Kampf dem Schwarzrost

Resistosom-Struktur von Weizen entschlüsselt

28.11.2022 | von Redaktion Pflanzenforschung.de

Der Schädling Puccinia graminis verursacht Weizenschwarzrost. Die Variante Ug99 kann bis zu 80 Prozent der bekannten Weizensorten befallen (Bildquelle: mit freundlicher Genehmigung von © Evans Lagudah und Zakkie Pretorius)

Der Schädling Puccinia graminis verursacht Weizenschwarzrost. Die Variante Ug99 kann bis zu 80 Prozent der bekannten Weizensorten befallen (Bildquelle: mit freundlicher Genehmigung von © Evans Lagudah und Zakkie Pretorius)

Pflanzen erkennen Schädlinge mit Hilfe von besonderen Rezeptoren. Jetzt ist es erstmals gelungen, einen dieser Rezeptoren aus Weizen mit Hilfe von Kryo-Elektronenmikroskopie bei der Arbeit zu beobachten. Die Erkenntnisse könnten dabei helfen, das Immunsystem von Weizen und anderen Getreiden gegen Krankheitserreger wie Rostpilze zu wappnen.

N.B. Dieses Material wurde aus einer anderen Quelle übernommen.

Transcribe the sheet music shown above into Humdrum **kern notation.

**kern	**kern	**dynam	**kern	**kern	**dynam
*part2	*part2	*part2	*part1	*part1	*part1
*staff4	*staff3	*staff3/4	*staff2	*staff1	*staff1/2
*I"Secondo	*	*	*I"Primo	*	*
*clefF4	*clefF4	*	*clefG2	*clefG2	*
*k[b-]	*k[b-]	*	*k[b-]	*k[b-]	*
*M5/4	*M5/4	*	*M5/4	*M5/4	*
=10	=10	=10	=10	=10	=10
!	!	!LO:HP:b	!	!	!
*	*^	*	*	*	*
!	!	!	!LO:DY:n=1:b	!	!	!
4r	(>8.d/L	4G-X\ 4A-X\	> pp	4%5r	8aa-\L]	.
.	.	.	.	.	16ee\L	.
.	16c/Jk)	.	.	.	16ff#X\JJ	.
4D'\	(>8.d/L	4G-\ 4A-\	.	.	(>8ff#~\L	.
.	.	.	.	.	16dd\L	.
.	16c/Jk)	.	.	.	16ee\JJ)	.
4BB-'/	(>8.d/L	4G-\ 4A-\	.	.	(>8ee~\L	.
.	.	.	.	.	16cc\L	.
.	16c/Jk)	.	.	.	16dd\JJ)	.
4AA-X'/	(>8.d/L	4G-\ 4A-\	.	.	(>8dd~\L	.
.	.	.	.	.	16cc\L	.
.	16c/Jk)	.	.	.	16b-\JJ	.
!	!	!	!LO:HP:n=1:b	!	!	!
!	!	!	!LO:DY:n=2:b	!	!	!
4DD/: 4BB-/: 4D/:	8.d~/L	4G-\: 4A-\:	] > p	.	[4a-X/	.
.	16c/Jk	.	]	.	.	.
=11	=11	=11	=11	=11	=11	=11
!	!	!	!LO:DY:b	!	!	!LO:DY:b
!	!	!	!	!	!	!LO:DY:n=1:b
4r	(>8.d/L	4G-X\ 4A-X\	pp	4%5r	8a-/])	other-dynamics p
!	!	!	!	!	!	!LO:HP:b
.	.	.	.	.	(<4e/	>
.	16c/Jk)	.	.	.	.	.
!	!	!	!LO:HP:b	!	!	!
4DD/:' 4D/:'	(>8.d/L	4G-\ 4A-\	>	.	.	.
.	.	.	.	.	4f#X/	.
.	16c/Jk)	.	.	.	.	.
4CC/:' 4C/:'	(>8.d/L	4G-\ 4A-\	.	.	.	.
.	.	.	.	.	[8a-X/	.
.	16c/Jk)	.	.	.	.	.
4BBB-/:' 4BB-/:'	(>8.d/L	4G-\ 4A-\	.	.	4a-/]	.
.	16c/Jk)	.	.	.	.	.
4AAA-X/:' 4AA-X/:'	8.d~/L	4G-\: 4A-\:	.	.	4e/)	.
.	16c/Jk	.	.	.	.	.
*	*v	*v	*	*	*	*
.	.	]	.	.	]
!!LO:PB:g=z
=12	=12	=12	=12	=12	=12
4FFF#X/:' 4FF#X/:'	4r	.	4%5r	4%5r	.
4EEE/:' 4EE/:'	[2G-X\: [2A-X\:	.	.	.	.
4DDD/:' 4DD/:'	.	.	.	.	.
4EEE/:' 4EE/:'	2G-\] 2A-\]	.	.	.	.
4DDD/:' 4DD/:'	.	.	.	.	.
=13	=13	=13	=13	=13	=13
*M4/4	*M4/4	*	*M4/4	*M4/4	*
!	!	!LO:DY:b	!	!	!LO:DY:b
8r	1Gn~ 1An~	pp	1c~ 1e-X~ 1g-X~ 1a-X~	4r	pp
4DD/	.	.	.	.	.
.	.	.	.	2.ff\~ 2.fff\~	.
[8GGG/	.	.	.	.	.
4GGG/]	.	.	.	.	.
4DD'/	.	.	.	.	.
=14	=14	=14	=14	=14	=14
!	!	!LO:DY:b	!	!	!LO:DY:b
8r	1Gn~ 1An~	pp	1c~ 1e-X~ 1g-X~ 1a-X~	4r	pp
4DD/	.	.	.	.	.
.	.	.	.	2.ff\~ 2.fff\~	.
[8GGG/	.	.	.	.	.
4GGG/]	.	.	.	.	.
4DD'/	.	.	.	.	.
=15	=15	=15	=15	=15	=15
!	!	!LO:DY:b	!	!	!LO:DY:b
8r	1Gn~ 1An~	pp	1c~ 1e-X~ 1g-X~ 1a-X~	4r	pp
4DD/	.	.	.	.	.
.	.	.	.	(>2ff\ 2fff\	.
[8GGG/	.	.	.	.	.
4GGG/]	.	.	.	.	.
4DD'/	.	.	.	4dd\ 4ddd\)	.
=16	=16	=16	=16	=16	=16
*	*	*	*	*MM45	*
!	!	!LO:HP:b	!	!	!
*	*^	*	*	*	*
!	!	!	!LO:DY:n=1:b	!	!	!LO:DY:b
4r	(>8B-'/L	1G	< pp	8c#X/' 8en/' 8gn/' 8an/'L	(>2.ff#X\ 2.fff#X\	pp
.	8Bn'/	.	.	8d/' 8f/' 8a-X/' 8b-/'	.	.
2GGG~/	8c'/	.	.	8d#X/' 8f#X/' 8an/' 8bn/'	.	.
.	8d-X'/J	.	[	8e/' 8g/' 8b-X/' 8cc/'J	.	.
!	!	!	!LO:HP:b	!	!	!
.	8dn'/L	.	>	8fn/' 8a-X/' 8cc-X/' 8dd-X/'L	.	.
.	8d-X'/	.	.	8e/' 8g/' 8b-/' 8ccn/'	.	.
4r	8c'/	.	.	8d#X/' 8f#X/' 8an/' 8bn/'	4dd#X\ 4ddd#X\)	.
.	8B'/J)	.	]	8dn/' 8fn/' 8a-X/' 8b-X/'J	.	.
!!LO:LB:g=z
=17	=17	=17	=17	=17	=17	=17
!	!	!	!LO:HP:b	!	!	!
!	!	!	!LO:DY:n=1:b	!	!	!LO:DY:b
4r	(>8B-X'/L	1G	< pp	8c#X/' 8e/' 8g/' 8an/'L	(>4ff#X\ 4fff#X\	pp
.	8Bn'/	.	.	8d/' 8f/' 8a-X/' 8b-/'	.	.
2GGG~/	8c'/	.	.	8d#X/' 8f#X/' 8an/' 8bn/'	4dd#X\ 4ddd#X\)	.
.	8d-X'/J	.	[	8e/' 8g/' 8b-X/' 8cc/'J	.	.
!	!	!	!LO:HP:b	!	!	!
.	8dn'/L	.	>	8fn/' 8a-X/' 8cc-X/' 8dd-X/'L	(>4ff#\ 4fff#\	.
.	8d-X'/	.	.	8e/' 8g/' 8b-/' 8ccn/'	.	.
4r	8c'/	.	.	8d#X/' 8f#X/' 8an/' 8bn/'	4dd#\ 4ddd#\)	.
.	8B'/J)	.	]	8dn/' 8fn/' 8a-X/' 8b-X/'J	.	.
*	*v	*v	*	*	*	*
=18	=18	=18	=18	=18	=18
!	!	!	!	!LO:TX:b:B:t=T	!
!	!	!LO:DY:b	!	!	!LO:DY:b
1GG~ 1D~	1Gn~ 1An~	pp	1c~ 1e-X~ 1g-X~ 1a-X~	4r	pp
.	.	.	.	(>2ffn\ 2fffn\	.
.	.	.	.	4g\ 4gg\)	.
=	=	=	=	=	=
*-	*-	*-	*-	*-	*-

Weizen (Triticum aestivum) ist ein Grundnahrungsmittel für große Teile der Weltbevölkerung. Fällt die Ernte schlecht aus, müssen viele Menschen hungern. Daher ist es wichtig, diese Pflanze sowohl für den Klimawandel als auch gegen neue Krankheitserreger zu wappnen. Einer der gefährlichsten Pathogene ist der Pilz Puccinia graminis, der Getreideschwarzrost verursacht. Infizierte Pflanzen sind schnell an dem rostroten Belag an ihren Stängeln und seltener auch an den Blättern zu erkennen. Der Pilz saugt Nährstoffe aus den Pflanzen. Die gesamte Ernte ist dadurch in Gefahr.

Eine Weile lang galt der Getreideschwarzrost als besiegt, denn es war gelungen, resistente Weizensorten zu züchten. Im Jahre 1998 tauchte jedoch in Uganda eine neue, hochvirulente Variante des Getreideschwarzrosts auf: Ug99. Diese Variante kann bis zu 80 Prozent der bekannten Weizensorten befallen. WissenschaftlerInnen arbeiten deshalb mit Hochdruck daran, das Immunsystem des Weizens besser zu verstehen und widerstandsfähiger gegen Rostpilze zu machen. Im Zentrum der Aufmerksamkeit steht dabei unter anderem das Protein Sr35, dass dem Einkorn, ein Vorfahre des Weizens, eine Resistenz gegen Ug99 verleiht.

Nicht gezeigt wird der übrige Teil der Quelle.